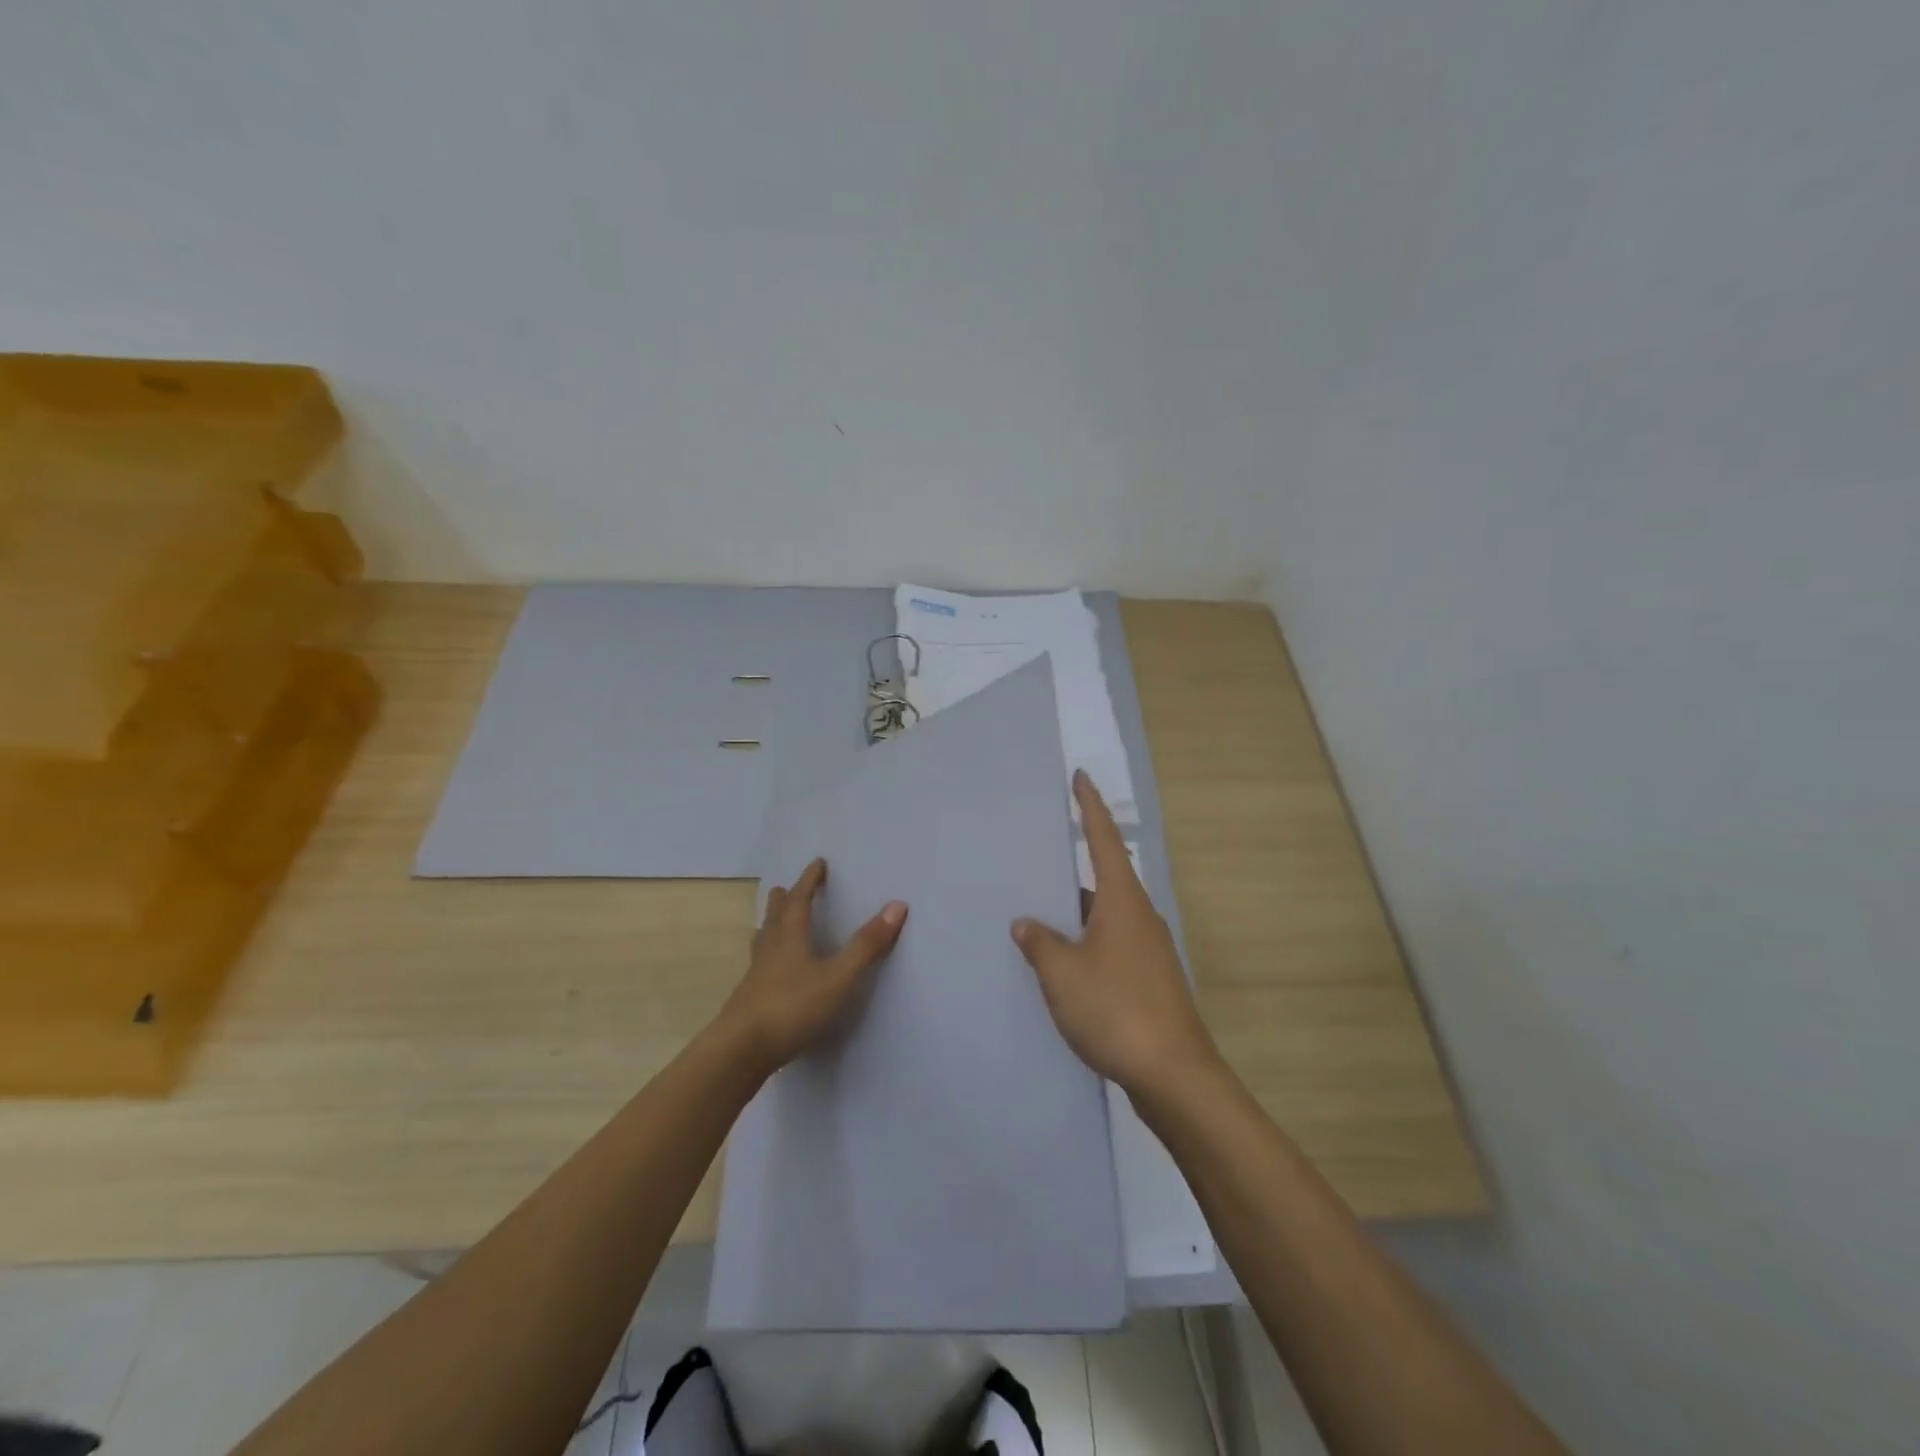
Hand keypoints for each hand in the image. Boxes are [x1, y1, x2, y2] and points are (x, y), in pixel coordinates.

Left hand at [719, 858, 906, 1075]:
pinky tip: (768, 974)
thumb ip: (866, 945)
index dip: (809, 881)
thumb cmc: (792, 1007)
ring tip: (769, 923)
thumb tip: (897, 905)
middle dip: (782, 901)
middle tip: (782, 888)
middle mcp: (770, 952)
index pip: (799, 901)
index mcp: (790, 939)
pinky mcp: (749, 1003)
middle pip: (774, 918)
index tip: (817, 863)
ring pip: (762, 944)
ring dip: (768, 928)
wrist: (741, 1051)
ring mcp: (755, 978)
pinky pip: (759, 969)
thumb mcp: (839, 977)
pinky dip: (766, 959)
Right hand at [1012, 770, 1218, 1096]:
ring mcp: (1148, 950)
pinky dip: (1086, 942)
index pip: (1104, 839)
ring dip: (1076, 912)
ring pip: (1105, 916)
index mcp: (1122, 901)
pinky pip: (1110, 944)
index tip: (1080, 777)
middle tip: (1038, 856)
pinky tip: (1061, 963)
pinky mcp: (1150, 980)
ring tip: (1037, 913)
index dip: (1090, 806)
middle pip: (1104, 878)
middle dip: (1074, 866)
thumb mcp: (1063, 973)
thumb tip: (1026, 924)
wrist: (1173, 1075)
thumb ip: (1040, 943)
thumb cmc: (1115, 1009)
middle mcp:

= = =

__EXERCISE INSTRUCTIONS__
Exactly as written, copy the entries above without their pictures.

__TASK RESULT__
Hand keypoints for each hand in the image. Boxes are [x1, y1, x2, y2] and points are (x, y), in pixel coordinates.

Left hand at [719, 858, 906, 1075]:
pinky tip: (768, 974)
thumb ip: (866, 945)
index dip: (809, 881)
thumb cmc: (792, 1007)
ring tip: (769, 923)
thumb tip: (897, 905)
middle dip: (782, 901)
middle tip: (782, 888)
middle mcp: (770, 952)
index pip: (799, 901)
index mcp: (790, 939)
pinky mcp: (749, 1003)
middle pip: (774, 918)
index tip: (817, 863)
ring pip: (762, 944)
ring dip: (768, 928)
wrist: (741, 1051)
ring mcp: (755, 978)
pinky pip: (759, 969)
thumb mcp: (839, 977)
pinky dip: (766, 959)
Right hand at [1012, 770, 1218, 1096]:
ring mcp: (1148, 950)
pinky dip: (1086, 942)
index pip: (1104, 839)
ring dip: (1076, 912)
ring pip: (1105, 916)
index mcp: (1122, 901)
pinky pip: (1110, 944)
index tip: (1080, 777)
middle tip: (1038, 856)
pinky tip: (1061, 963)
pinky mcp: (1150, 980)
ring tip: (1037, 913)
index dip: (1090, 806)
middle pip: (1104, 878)
middle dip: (1074, 866)
thumb mcp: (1063, 973)
thumb tip: (1026, 924)
wrist: (1173, 1075)
thumb ip: (1040, 943)
thumb cmc: (1115, 1009)
middle mcp:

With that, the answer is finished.